■ Problem details:
Reproduce each line of the material exactly as it reads.

■ Data under study:

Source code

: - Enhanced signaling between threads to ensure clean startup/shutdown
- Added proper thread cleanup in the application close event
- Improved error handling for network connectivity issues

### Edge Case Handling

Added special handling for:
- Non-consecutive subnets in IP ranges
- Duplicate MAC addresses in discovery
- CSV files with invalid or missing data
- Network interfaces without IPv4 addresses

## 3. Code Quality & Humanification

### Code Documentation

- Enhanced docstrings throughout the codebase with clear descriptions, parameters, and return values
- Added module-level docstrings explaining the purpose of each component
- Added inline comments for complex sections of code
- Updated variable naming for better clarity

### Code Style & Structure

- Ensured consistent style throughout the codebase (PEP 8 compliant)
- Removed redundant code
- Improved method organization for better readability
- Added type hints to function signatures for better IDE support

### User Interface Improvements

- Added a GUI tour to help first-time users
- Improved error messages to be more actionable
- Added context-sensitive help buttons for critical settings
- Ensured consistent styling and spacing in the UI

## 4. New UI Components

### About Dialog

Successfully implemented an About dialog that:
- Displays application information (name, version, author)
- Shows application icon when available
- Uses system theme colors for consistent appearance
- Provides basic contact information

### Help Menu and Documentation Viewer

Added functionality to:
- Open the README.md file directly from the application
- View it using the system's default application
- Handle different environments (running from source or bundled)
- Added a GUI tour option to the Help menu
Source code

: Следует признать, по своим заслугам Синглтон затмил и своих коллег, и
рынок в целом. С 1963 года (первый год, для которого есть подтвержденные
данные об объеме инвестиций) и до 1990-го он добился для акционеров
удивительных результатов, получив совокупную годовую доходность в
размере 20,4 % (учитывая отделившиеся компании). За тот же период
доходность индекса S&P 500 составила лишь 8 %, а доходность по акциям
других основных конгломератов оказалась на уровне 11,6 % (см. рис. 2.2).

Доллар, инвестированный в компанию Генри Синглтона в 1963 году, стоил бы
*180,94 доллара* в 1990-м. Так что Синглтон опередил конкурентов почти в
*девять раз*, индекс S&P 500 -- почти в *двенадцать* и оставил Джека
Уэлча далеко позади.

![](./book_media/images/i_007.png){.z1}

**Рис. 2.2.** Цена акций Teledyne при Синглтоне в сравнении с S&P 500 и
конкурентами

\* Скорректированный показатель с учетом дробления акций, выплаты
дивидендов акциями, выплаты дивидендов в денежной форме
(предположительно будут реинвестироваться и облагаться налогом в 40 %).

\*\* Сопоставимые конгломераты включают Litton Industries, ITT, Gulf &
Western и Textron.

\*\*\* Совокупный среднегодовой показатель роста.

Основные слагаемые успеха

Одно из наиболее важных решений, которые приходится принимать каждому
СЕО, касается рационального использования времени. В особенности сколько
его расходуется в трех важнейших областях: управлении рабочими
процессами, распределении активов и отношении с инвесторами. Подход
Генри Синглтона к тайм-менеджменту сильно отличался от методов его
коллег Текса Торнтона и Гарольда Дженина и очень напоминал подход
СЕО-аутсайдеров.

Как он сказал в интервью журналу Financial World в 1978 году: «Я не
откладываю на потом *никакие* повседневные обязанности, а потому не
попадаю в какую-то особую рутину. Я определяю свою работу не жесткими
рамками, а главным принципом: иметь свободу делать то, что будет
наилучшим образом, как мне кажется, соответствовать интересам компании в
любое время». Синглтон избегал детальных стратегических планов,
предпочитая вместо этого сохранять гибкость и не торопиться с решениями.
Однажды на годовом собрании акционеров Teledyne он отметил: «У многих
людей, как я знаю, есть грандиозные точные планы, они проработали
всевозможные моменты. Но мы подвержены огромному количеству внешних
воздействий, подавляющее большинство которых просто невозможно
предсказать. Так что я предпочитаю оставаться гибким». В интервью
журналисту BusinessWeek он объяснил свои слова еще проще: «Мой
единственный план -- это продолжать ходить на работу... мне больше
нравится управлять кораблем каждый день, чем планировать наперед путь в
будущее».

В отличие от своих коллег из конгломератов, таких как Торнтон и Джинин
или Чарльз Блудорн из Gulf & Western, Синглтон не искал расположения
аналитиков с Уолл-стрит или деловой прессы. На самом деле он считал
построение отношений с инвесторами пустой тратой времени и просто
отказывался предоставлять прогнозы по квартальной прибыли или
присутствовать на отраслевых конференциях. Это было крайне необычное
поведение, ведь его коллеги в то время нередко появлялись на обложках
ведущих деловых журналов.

■ Output for this task:
Source code

: - Enhanced signaling between threads to ensure clean startup/shutdown
- Added proper thread cleanup in the application close event
- Improved error handling for network connectivity issues

### Edge Case Handling

Added special handling for:
- Non-consecutive subnets in IP ranges
- Duplicate MAC addresses in discovery
- CSV files with invalid or missing data
- Network interfaces without IPv4 addresses

## 3. Code Quality & Humanification

### Code Documentation

- Enhanced docstrings throughout the codebase with clear descriptions, parameters, and return values
- Added module-level docstrings explaining the purpose of each component
- Added inline comments for complex sections of code
- Updated variable naming for better clarity

### Code Style & Structure

- Ensured consistent style throughout the codebase (PEP 8 compliant)
- Removed redundant code
- Improved method organization for better readability
- Added type hints to function signatures for better IDE support

### User Interface Improvements

- Added a GUI tour to help first-time users
- Improved error messages to be more actionable
- Added context-sensitive help buttons for critical settings
- Ensured consistent styling and spacing in the UI

## 4. New UI Components

### About Dialog

Successfully implemented an About dialog that:
- Displays application information (name, version, author)
- Shows application icon when available
- Uses system theme colors for consistent appearance
- Provides basic contact information

### Help Menu and Documentation Viewer

Added functionality to:
- Open the README.md file directly from the application
- View it using the system's default application
- Handle different environments (running from source or bundled)
- Added a GUI tour option to the Help menu
Source code

: Следует признать, по своим заслугам Синглтон затмил и своих коллег, и
рынок в целом. С 1963 года (первый год, для которого есть подтвержденные
данные об объеме инвестиций) и до 1990-го он добился для акционеров
удивительных результатов, получив совокупную годовую доходность в
размере 20,4 % (учитывая отделившиеся компании). За тот же период
доходность индекса S&P 500 составила лишь 8 %, а доходность по акциям
других основных конгломератов оказалась на уровне 11,6 % (см. рис. 2.2).

Доллар, инвестированный в компанию Генри Синглтона в 1963 году, стоил бы
*180,94 доллара* в 1990-м. Так что Синглтон опередил конкурентов почти в
*девять раз*, индекс S&P 500 -- почти в *двенадцать* и оставил Джека
Уэлча далеко позади.

![](./book_media/images/i_007.png){.z1}

**Рис. 2.2.** Цена акций Teledyne при Синглтоне в сравнении с S&P 500 и
конкурентами

\* Скорректированный показатель с учетом дробления акций, выплаты
дивидендов акциями, выплаты дивидендов в денежной форме
(предположительно будут реинвестироваться и облагаться налогом в 40 %).

\*\* Сопоставимые конгломераты включают Litton Industries, ITT, Gulf &
Western и Textron.

\*\*\* Совокупный среднегодовой показатель роста.

Основные слагаемые успеха

Одно из наиболее важных решений, которые приходится принимать каждому
СЕО, касается рационального использования времени. В особенности сколько
его расходуется в трех важнейших областях: управлении рабочими
процессами, распределении активов и отношении с инвесторами. Подход
Генри Синглтона к тайм-менеджменту сильно отличался от методов его
коллег Текса Торнтона и Гарольда Дженина и очень напоминал подход
СЕО-аутсайдеров.

Как он сказал в интервью журналу Financial World в 1978 году: «Я не
откладываю на потом *никакие* повседневные обязанности, а потому не
попадаю в какую-то особую рутину. Я определяю свою работу не жесткими
рамками, а главным принципом: иметь свободу делать то, что будет
наилучшим образом, как мне кажется, соответствовать интересам компании в
любое время». Синглтон избегал детальных стратегических планов,
предпочитая вместо этого сохранять гибкость и не торопиться с решениями.
Однажды на годовом собрании акционеров Teledyne он отметил: «У многих
людей, как я знаю, есть грандиозные точные планы, они проработали
всевозможные моменты. Но мы подвержены огромному количеству внешних
воздействий, подавляющее большинство которых просто невозможно
предсказать. Так что я предпочитаю оставаться гибким». В интервью
журналисту BusinessWeek он объяснил свои слова еще проще: «Мой
единственный план -- это продолжать ходить на работу... мне больше
нравится управлять кораблем каждый день, чем планировать наперед путь в
будущее».

В отличие от своих коллег из конгломератов, таких как Торнтон и Джинин
или Чарльз Блудорн из Gulf & Western, Синглтон не искал расположения
аналитиков с Уолл-стрит или деловой прессы. На самом деле он считал
построение отношений с инвесторами пустой тратой времени и просто
отказывался предоставлять прогнозы по квартальной прибыли или
присутствовать на отраслевых конференциях. Это было крайне необычное
поведение, ведь его коллеги в то время нередко появлялись на обложках
ведущих деловых журналов.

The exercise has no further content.